For a Lost Soldier is a 1992 Dutch film based on the autobiographical novel by ballet dancer and choreographer Rudi Van Dantzig. It is a tender story of the bond between Jeroem (Maarten Smit,) a young boy from Amsterdam during World War 2, and a Canadian soldier named Walt (Andrew Kelley), who helped liberate the Nazi-invaded country.
Since the arrival of the Canadian troops, Jeroem found himself somewhat attracted to the young soldier. The latter has also shown interest in the young boy until their relationship turned sexual.
This is the part where it gets tricky and somehow off-putting. Walt is of legal age or, let’s say, past the age of 18, most likely in his early 20’s while Jeroem is at the cusp of adolescence.
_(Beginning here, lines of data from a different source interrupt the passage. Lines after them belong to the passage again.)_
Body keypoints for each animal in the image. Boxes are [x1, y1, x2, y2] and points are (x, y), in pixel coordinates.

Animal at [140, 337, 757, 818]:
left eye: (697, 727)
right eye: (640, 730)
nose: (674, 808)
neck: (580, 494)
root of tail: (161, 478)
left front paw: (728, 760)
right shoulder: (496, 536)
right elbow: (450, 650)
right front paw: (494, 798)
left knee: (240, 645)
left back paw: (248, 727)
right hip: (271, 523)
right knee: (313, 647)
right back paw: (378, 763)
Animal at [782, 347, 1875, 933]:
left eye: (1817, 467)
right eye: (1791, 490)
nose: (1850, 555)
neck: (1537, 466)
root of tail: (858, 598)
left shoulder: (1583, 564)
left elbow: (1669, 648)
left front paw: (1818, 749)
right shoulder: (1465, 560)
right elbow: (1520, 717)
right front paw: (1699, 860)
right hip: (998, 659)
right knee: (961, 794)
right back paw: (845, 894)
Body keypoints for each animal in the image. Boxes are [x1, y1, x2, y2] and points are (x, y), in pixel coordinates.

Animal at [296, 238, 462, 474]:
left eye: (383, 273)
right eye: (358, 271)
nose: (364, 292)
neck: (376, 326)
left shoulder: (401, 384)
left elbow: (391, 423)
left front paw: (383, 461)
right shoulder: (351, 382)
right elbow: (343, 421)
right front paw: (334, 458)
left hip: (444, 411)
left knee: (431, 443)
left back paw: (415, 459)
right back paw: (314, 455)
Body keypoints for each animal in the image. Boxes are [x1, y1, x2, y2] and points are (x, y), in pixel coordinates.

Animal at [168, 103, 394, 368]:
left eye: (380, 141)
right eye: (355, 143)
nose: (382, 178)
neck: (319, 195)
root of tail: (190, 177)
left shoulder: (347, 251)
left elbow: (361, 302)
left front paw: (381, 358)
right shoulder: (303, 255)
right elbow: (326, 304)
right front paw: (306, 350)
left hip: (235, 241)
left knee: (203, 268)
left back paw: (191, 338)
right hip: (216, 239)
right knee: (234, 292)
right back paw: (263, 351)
It is so easy to romanticize the whole thing, though there’s this nagging thought about statutory rape, pedophilia, and such at the back of your mind.
What I loved best about the film is that I was able to feel the mood of that era or that moment between the lives of Walt and Jeroem. The nostalgia felt by Jeroem was so palpable I’m aching for them to be reunited. Sorry for the spoiler!
I wanted some closure, but since happy endings don’t happen to everyone, I guess like the real-life Jeroem, we’ll always yearn for his lost soldier to come home.